Astros pitcher Lance McCullers Jr. tweeted: “Good luck and CONGRATS to one of the most underrated players in the history of baseball. Your impact on our club house and team will be lasting. One of the most clutch hitters and best defenders around.”
Gonzalez is a career .266 hitter against righthanded pitchers and .258 against lefthanders. Last season, those splits were more extreme, as he batted .235 against righthanders and .273 against lefties. But with potentially as many as five righthanded hitters in the Twins lineup — six on days catcher Mitch Garver starts — Gonzalez can provide balance.
If Gonzalez opens the season as part of a four-man bench, Ehire Adrianza, Willians Astudillo or Jake Cave could end up in Class AAA Rochester. After the first two weeks in April, the Twins could shift to a 13-man pitching staff; that makes Gonzalez’s versatility even more valuable. Will the Twins keep Cave on the major league roster if Gonzalez is the first-choice outfielder?
Adrianza is still not 100 percent following offseason surgery on his left shoulder. The injury affected Adrianza’s follow-through while batting righthanded, forcing the switch-hitter to bat lefthanded against lefthanded pitchers during the final weeks of last season. He’s been icing the shoulder since arriving at camp and will only bat lefthanded during spring training games. Surgery took place on Oct. 9, and he was told recovery would be six to eight months.
“Everybody knows I can’t hit righthanded right now,” Adrianza said, “so they might have to figure out who’s pitching to decide if I play.”

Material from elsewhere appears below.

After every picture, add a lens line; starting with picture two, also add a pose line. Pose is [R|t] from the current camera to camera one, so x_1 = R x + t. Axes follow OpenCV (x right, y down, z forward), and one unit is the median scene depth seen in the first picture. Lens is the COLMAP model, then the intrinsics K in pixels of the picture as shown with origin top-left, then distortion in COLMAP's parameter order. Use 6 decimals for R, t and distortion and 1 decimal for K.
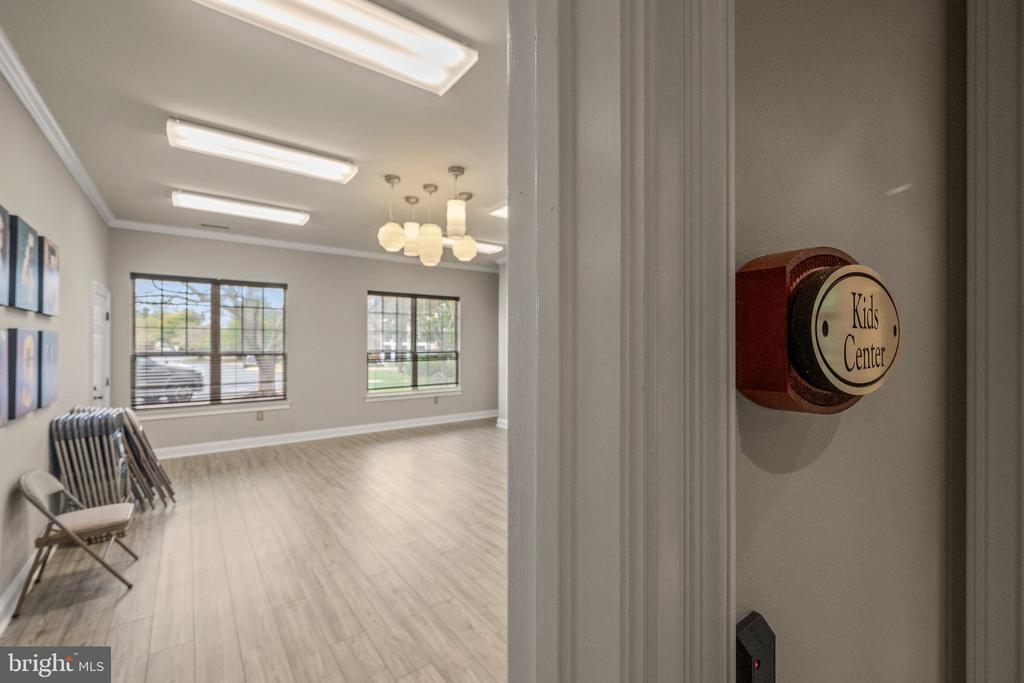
lens RADIAL K [[426.7, 0, 510.5], [0, 426.7, 341.3], [0, 0, 1]] dist [-0.005396, 0.000120]
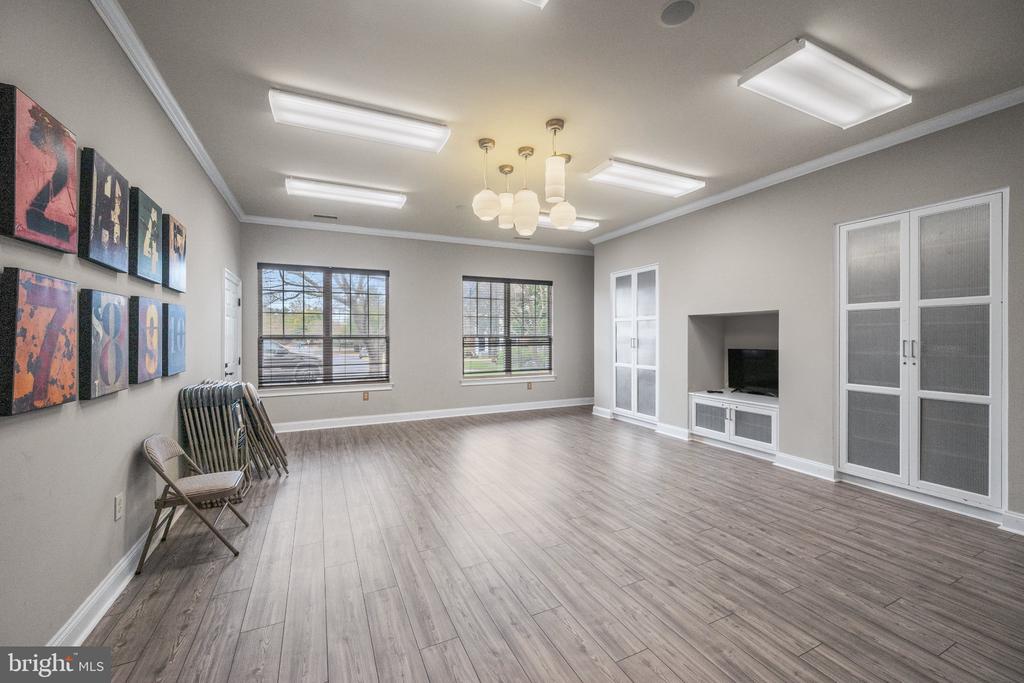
lens RADIAL K [[405.3, 0, 513.0], [0, 405.3, 337.7], [0, 0, 1]] dist [0.002124, -0.001094]
pose [[0.979552, -0.003746, -0.201158, -0.043910], [0.004039, 0.999991, 0.001047, 0.050020], [0.201153, -0.001838, 0.979558, 0.142018]]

There are indications that the Twins are willing to swing a deal during the season to create an everyday playing spot for Gonzalez. Even if that is true, injuries are inevitable, and Gonzalez could find himself being an everyday player while filling in for teammates on the injured list. That could reduce the need to make such a deal.
There is a chance the Twins keep everybody and figure out a way for Gonzalez to play a handful of games at several positions. He’s being paid like a starting player and would be a staple in the lineup that way. And whenever a regular gets a day off, the Twins can look to a player who had a 2.5 WAR last season and 4.3 in 2017 — better than your average bench player. The Twins will have strengthened their weakest link.
And the Twins could be purchasing insurance against Sano and Byron Buxton in what is a critical season for the former blue-chip prospects. If Sano sputters again, Gonzalez is capable of playing third base daily. If Buxton doesn’t bounce back, Max Kepler could become the new center fielder with Gonzalez sliding into right as the placeholder for the next outfield prospect, Alex Kirilloff.
The deal is the result of the Twins keeping an eye on the market and looking for ways to fortify their 25-man roster at the right price.
The Twins’ payroll is around $106 million. If Gonzalez is making $10.5 million a year, that raises the payroll to around $116.5 million. According to spotrac.com, the Twins will have spent $48.6 million on free agents — including Gonzalez, designated hitter Nelson Cruz, second baseman Jonathan Schoop, pitcher Martin Perez and reliever Blake Parker — this offseason; the number is ninth-most in baseball and first among American League Central teams. Defending Central champion Cleveland reshaped its roster because of falling attendance and spent just $2.5 million on free agents.
Will outspending the Indians in free agency allow the Twins to close the gap in the AL Central?
In a spring training already with plenty of tentacles to it — the futures of Sano and Buxton, the search for a closer, Rocco Baldelli’s first season as a manager — the Twins’ addition of Gonzalez adds a few more.